EXERCISE:
Print exactly, and only, the lines running from the line containing "middle dip: (104, 60)" through the end of the records below.
MATERIALS PROVIDED Block Start
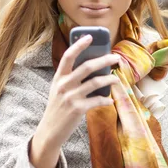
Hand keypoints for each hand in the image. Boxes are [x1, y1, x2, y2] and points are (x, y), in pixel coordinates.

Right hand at [30, 35, 119, 167]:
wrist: (50, 130)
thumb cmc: (58, 107)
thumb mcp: (59, 89)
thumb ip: (70, 78)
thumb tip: (93, 67)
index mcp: (59, 77)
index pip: (68, 56)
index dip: (79, 45)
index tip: (90, 36)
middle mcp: (64, 85)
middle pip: (87, 67)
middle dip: (104, 60)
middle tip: (116, 58)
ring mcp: (71, 97)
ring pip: (96, 82)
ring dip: (110, 79)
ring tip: (117, 78)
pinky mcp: (78, 109)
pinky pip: (98, 100)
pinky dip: (106, 100)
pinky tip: (110, 100)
MATERIALS PROVIDED Block End
RESULT OF THIS TASK:
middle dip: (104, 60)
middle tip: (116, 58)
ring mcp: (71, 97)
ring pip: (96, 82)
ring dip: (110, 79)
ring tip: (117, 78)
pinky mcp: (78, 109)
pinky pip: (98, 100)
pinky dip: (106, 100)
pinky tip: (110, 100)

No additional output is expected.